Third, as critical as is the contribution of uniformed personnel are the civil and political engagements at the grassroots level. They enable conditions and arrangements under which neighbouring communities can live together. Our widespread engagement throughout the country has increased in scale and importance in this area.

This also highlights the significance of the fourth component – existing rule of law institutions. A strong and well-developed justice chain is integral to breaking the cycle of violence and holding peace spoilers accountable.

And finally, UNMISS is keenly aware that all of these endeavors cannot be accomplished alone.
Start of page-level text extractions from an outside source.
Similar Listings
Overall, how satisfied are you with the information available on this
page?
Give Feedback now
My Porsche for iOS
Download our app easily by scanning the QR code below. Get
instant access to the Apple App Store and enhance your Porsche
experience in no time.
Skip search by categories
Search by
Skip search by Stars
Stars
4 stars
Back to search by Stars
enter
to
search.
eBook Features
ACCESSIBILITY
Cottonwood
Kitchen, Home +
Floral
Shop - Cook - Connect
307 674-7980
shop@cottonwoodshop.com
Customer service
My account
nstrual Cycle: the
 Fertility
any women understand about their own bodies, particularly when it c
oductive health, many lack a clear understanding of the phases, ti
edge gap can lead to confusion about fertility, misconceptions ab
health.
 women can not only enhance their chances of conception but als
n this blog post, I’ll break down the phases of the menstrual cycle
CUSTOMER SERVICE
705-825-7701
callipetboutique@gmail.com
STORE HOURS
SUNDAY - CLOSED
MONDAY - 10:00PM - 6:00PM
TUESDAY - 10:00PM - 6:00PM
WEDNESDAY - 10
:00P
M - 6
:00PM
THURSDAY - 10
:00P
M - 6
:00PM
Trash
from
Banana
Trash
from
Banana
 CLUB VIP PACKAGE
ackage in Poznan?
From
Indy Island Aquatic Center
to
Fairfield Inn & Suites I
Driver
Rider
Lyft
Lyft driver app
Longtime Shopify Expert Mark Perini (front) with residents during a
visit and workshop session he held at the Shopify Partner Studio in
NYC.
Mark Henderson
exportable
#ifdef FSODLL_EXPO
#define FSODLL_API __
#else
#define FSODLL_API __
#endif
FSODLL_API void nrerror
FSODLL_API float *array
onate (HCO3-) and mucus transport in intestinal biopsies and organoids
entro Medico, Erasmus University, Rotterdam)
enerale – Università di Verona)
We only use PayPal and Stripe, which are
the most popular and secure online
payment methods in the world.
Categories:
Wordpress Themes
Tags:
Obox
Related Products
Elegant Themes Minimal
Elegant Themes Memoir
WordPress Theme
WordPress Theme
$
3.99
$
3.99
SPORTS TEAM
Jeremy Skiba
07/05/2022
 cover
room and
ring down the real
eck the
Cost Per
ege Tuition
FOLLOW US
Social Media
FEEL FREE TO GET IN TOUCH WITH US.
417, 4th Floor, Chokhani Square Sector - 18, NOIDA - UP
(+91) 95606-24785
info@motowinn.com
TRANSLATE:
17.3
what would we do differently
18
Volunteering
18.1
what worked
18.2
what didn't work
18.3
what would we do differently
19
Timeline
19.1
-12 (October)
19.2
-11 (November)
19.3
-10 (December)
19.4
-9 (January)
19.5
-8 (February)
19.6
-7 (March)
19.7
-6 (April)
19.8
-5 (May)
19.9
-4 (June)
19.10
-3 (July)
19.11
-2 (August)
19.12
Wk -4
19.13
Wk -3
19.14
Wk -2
Therefore, the Mission intends to enhance collaboration and promote greater coherence between international partners, including the IGAD, AU, EU, Troika, neighbouring states, and the diplomatic community in general.

Enhanced engagements with the Transitional Government will also be key going forward. And in this regard, the recent establishment of a high-level coordination forum with the Government to deal with movement restrictions and operational challenges is an important step.

Mr. President,

In conclusion, I would like to share that we are well placed to execute our mandate more effectively. I take this opportunity to recognize the efforts of our uniformed and civilian personnel. As is the case for all peacekeeping missions, working in the midst of the COVID-19 pandemic has been seriously challenging. I am proud of our personnel who have risen to this challenge and continue to work away from their families and often in austere and uncertain conditions.

And on this note, I thank also the Council members for their support, the support we have received and will continue to receive. Thank you.